## begin ITEMS

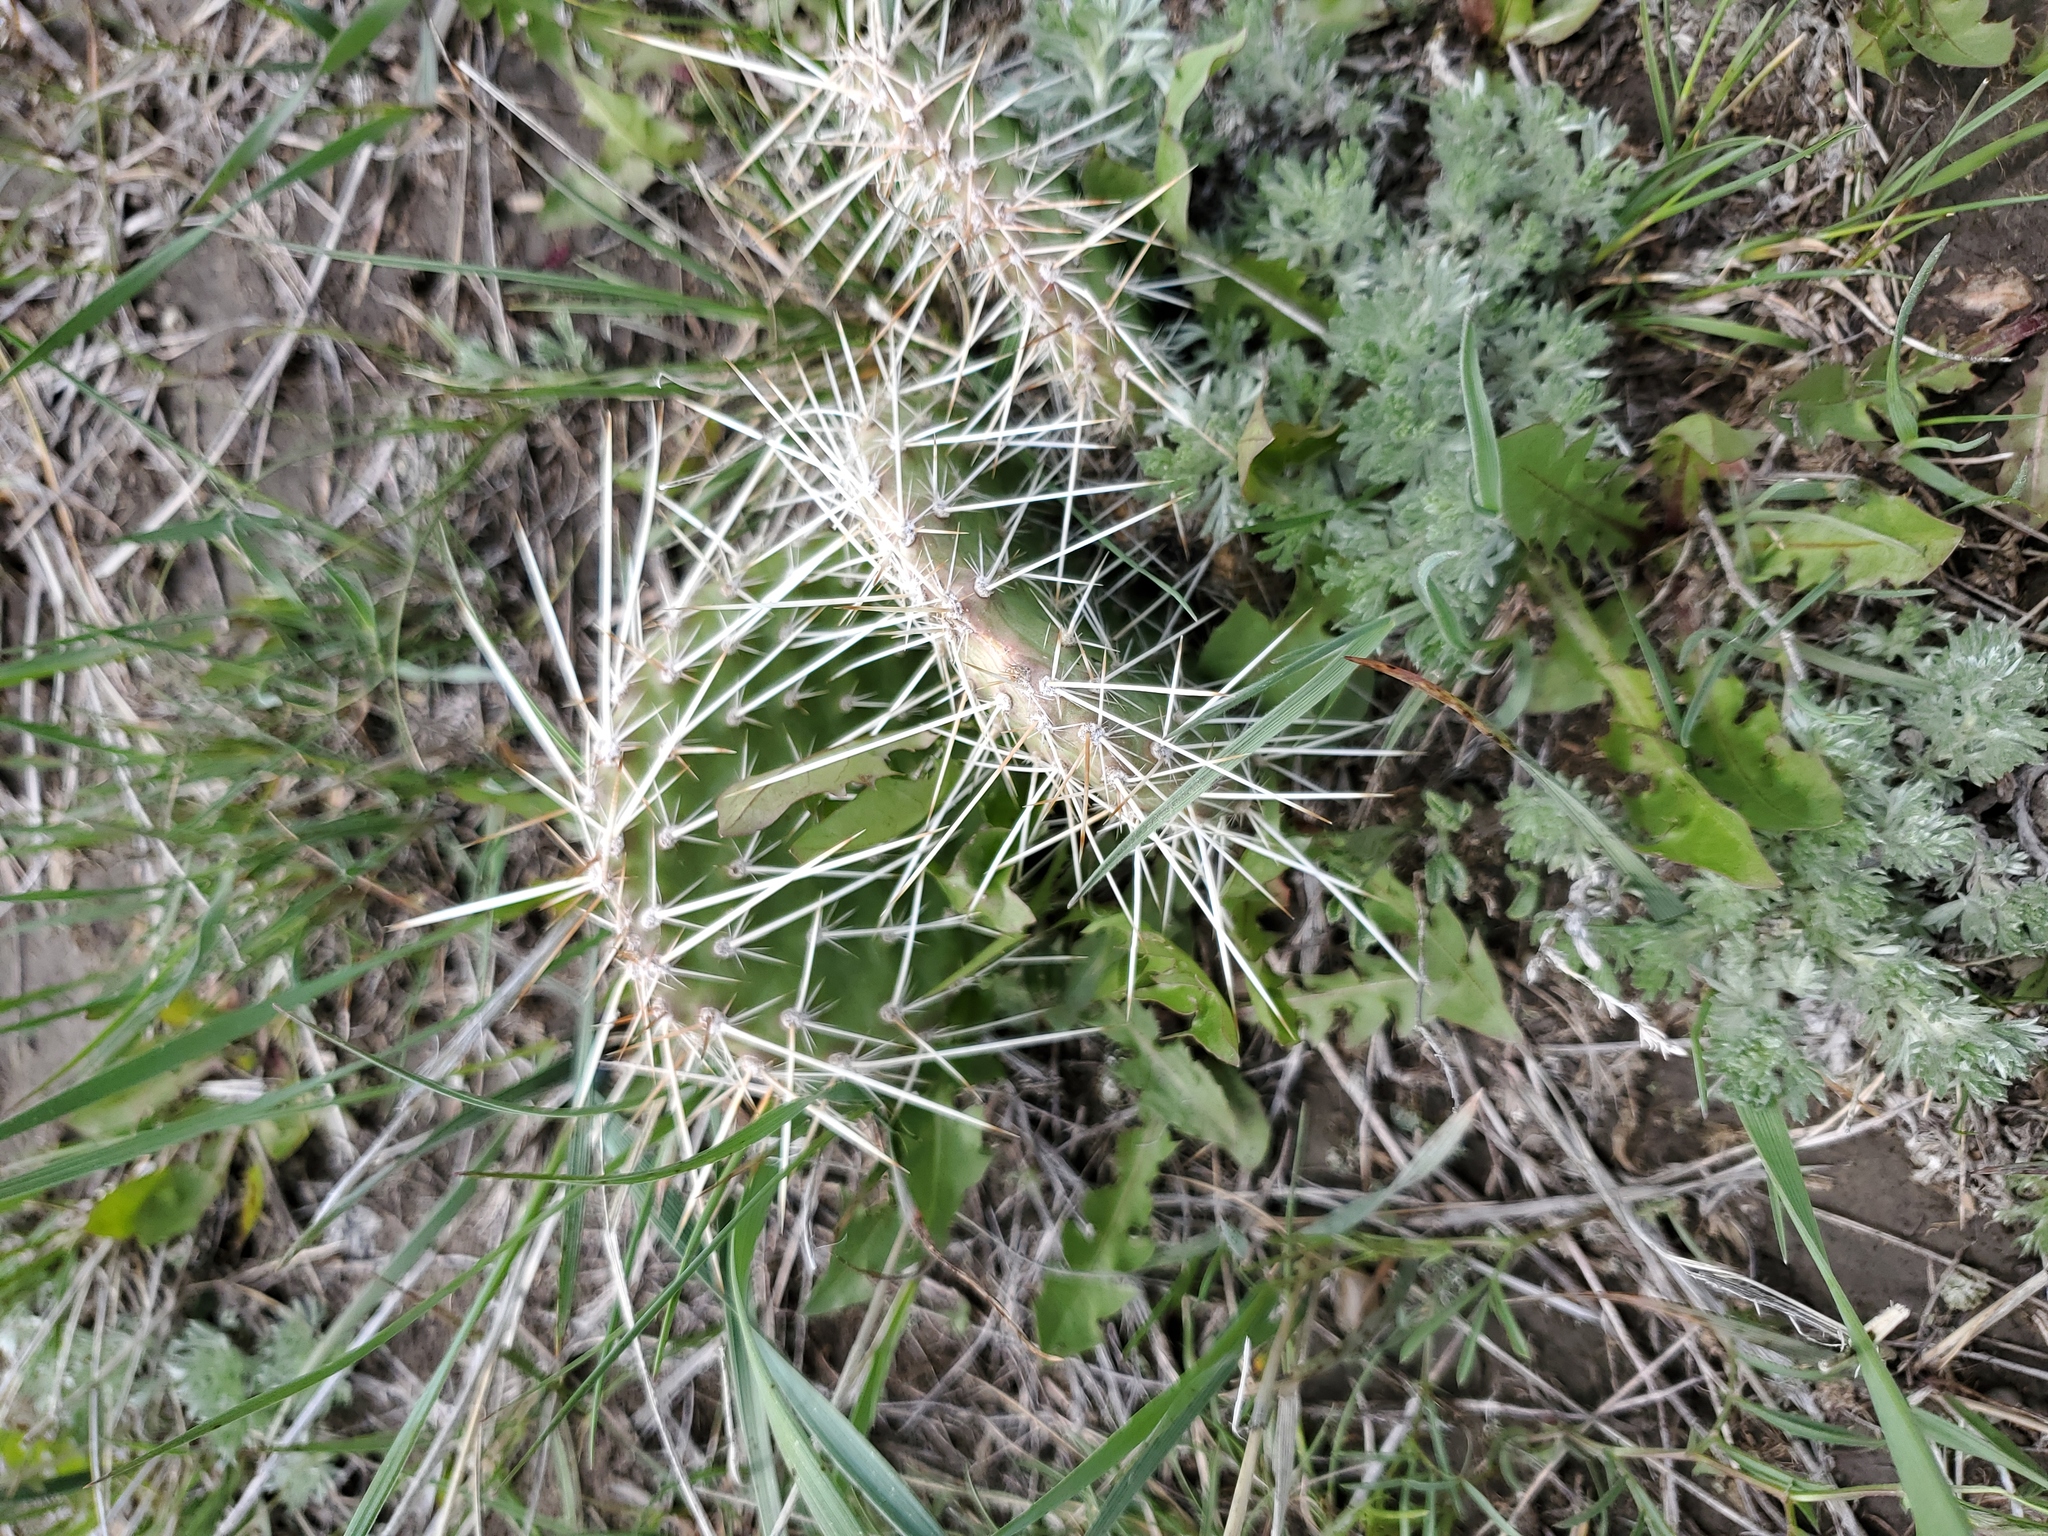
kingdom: Plantae
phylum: Tracheophyta
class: Magnoliopsida
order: Caryophyllales
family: Cactaceae
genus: Opuntia
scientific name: Opuntia polyacantha
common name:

## end ITEMS

> **TASK REQUIREMENTS**
Lay out every line of the data above as a numbered list, skipping blank lines and omitting the pictures.

> **CORRECT OUTPUT**
1. kingdom: Plantae
2. phylum: Tracheophyta
3. class: Magnoliopsida
4. order: Caryophyllales
5. family: Cactaceae
6. genus: Opuntia
7. scientific name: Opuntia polyacantha
8. common name:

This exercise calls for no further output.